A low input, high yield growing season was added to the farming calendar in late August. Farmers grew beans, which require no chemicals or fertilizer and provide protein to their diets. Usually during this time farmers' irrigation gardens are inactive.

Lead farmers were trained at Mphombe, Mphimbe, and Malika villages. These farmers will provide experience and guidance to their respective clubs as the remaining farmers are trained in the coming year.

Food security training teaches farmers how to fend off hunger with strategies that don't cost anything. Farmers at Chifuchambewa learned how to plan for lean times, stretch grain supplies with irrigation, and avoid selling food supplies by growing valuable vegetables during the dry season. Farmers have been putting these methods into practice and will see the benefits during the hunger season of January through March.

The AWP demo garden provided a foundation for training farmers in all our project areas.
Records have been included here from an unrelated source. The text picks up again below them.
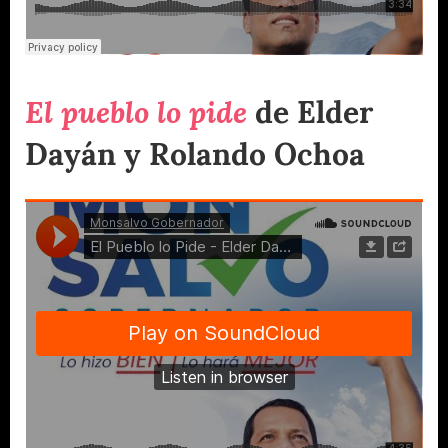
El pueblo lo pide
de Elder
Dayán y Rolando Ochoa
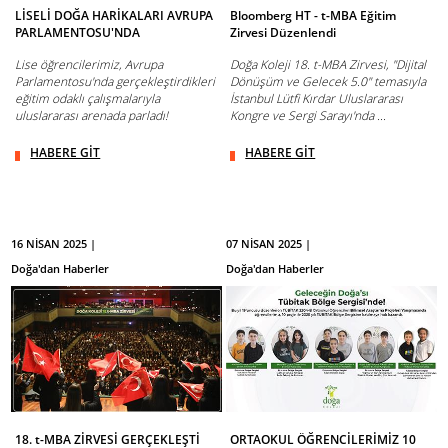
LİSELİ DOĞA HARİKALARI AVRUPA
Bloomberg HT - t-MBA Eğitim
PARLAMENTOSU'NDA
Zirvesi Düzenlendi
Lise öğrencilerimiz, Avrupa
Doğa Koleji 18. t-MBA Zirvesi, "Dijital
Parlamentosu'nda gerçekleştirdikleri
Dönüşüm ve Gelecek 5.0" temasıyla
eğitim odaklı çalışmalarıyla
İstanbul Lütfi Kırdar Uluslararası
uluslararası arenada parladı!
Kongre ve Sergi Sarayı'nda ...
HABERE GİT
HABERE GİT
16 NİSAN 2025 |
07 NİSAN 2025 |
Doğa'dan Haberler
Doğa'dan Haberler
18. t-MBA ZİRVESİ GERÇEKLEŞTİ
ORTAOKUL ÖĞRENCİLERİMİZ 10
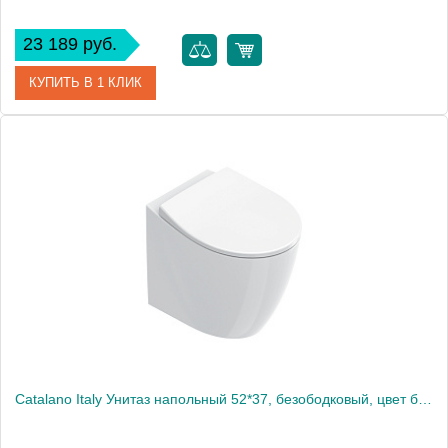
23 189 руб.
КУПИТЬ В 1 КЛИК
Артикул
39429000
Производитель
Grohe
Высота, см
40
Вес, кг
19
Catalano Italy Унитаз напольный 52*37, безободковый, цвет белый глянцевый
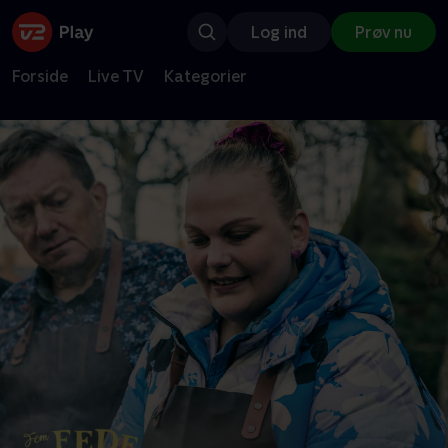
Log ind
Prøv nu
Forside
Live TV
Kategorier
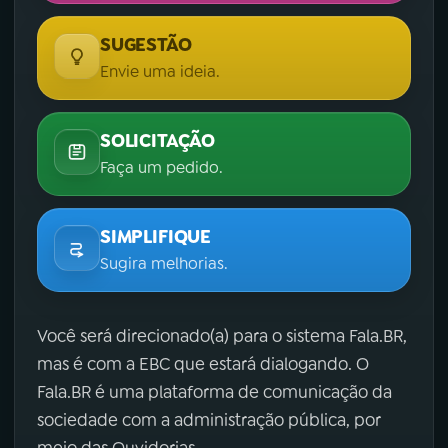
SUGESTÃO
Envie uma ideia.
SOLICITAÇÃO
Faça um pedido.
SIMPLIFIQUE
Sugira melhorias.
Você será direcionado(a) para o sistema Fala.BR,
mas é com a EBC que estará dialogando. O
Fala.BR é uma plataforma de comunicação da
sociedade com a administração pública, por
Farmers were able to see the proper crop layout and waterway construction. The windmill on the demo showed farmers the potential for growth on their farms. 

Going into 2015, we are excited to see the number of farmers using advanced irrigation techniques increase. As we train them to incorporate the techniques into an improved farm management method, farmers will realize the dream of food security.

Wednesday, November 12, 2014

Learning from the demo garden

One of the best ways to learn a new skill is to see it in practice. That's why AWP operates a demonstration garden at Mziza. Today we brought 13 farmers from Mphimbi Village to see how we farm and irrigate our crops. This visit will provide a grand of reference for the trainings to come and hopefully inspire them to innovate and go beyond the typical vegetable garden.

They saw the layout of our garden, the windmill and tank, and how we prepare manure throughout the year. At a nearby Mziza club garden, the visitors had a chance to use a rope pump and water a pea garden.

The Mphimbi farmers will bite formulate goals for themselves and their club as a whole. As they look into their food requirements at home, they will have a picture in their minds of how they can manage to grow that much food.

Sunday, October 26, 2014

How many farmers does it take to feed a village?

With lead farmers trained at Malika and Mphombe, it was time to get to know the remaining club members, and to see their gardens. Many of the farmers had small plots of vegetables or maize, but the overall output of these gardens is insufficient to meet the needs of the families they are intended to feed.

The 23 farmers pictured here provide food to 140 family members and numerous others who will join their table when food becomes scarce. They will do this with just 63 acres of land, making food security a challenging proposition. But they have the opportunity to add 24 acres of irrigation, from which they may harvest twice per year. This increases their potential acreage 111 acres.

But that is a long way off. With current skills and capital, these farmers may only plant half that amount, and yields will be low. The Malika and Mphombe farming clubs have committed to learning how to maximize their production to put enough food on every table in their villages.